Stored data entries
::::
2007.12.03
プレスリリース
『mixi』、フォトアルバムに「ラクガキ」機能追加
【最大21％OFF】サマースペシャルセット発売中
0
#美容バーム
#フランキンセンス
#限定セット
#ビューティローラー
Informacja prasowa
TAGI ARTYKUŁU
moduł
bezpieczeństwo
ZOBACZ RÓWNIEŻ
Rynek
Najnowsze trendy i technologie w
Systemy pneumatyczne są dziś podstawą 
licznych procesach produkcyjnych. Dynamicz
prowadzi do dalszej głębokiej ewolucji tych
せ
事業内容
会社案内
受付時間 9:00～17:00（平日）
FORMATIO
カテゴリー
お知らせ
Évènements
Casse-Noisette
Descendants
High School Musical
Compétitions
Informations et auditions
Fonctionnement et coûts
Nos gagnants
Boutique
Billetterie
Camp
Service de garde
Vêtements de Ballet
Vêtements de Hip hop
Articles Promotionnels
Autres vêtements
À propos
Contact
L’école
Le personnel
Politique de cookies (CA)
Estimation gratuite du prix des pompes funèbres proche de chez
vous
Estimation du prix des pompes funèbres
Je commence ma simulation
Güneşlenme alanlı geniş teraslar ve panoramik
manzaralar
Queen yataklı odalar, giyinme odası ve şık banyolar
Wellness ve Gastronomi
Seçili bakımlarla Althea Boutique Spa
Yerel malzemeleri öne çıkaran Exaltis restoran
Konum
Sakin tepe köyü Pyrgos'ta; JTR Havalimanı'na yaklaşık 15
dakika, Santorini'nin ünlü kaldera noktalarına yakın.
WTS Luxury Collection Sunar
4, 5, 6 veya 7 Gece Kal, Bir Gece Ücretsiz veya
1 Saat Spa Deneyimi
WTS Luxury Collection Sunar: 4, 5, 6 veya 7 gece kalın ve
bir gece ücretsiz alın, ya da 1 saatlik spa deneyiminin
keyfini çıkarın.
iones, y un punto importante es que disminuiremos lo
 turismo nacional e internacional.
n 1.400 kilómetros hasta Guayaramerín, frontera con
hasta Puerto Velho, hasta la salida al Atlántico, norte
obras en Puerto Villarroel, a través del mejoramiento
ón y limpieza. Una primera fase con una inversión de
::::
* **REQUEST**: Rewrite every row, swapping "Billetterie" for "Guichet" and leaving everything else unchanged.

* **EXERCISE SOLUTION**:
2007.12.03
プレスリリース
『mixi』、フォトアルバムに「ラクガキ」機能追加
【最大21％OFF】サマースペシャルセット発売中
0
#美容バーム
#フランキンセンス
#限定セット
#ビューティローラー
Informacja prasowa
TAGI ARTYKUŁU
moduł
bezpieczeństwo
ZOBACZ RÓWNIEŻ
Rynek
Najnowsze trendy i technologie w
Systemy pneumatyczne są dziś podstawą 
licznych procesach produkcyjnych. Dynamicz
prowadzi do dalszej głębokiej ewolucji tych
せ
事業内容
会社案内
受付時間 9:00～17:00（平日）
FORMATIO
カテゴリー
お知らせ
Évènements
Casse-Noisette
Descendants
High School Musical
Compétitions
Informations et auditions
Fonctionnement et coûts
Nos gagnants
Boutique
Guichet
Camp
Service de garde
Vêtements de Ballet
Vêtements de Hip hop
Articles Promotionnels
Autres vêtements
À propos
Contact
L’école
Le personnel
Politique de cookies (CA)
Estimation gratuite du prix des pompes funèbres proche de chez
vous
Estimation du prix des pompes funèbres
Je commence ma simulation
Güneşlenme alanlı geniş teraslar ve panoramik
manzaralar
Queen yataklı odalar, giyinme odası ve şık banyolar
Wellness ve Gastronomi
Seçili bakımlarla Althea Boutique Spa
Yerel malzemeleri öne çıkaran Exaltis restoran
Konum
Sakin tepe köyü Pyrgos'ta; JTR Havalimanı'na yaklaşık 15
dakika, Santorini'nin ünlü kaldera noktalarına yakın.
WTS Luxury Collection Sunar
4, 5, 6 veya 7 Gece Kal, Bir Gece Ücretsiz veya
1 Saat Spa Deneyimi
WTS Luxury Collection Sunar: 4, 5, 6 veya 7 gece kalın ve
bir gece ücretsiz alın, ya da 1 saatlik spa deneyiminin
keyfini çıkarın.
iones, y un punto importante es que disminuiremos lo
 turismo nacional e internacional.
n 1.400 kilómetros hasta Guayaramerín, frontera con
hasta Puerto Velho, hasta la salida al Atlántico, norte
obras en Puerto Villarroel, a través del mejoramiento
ón y limpieza. Una primera fase con una inversión de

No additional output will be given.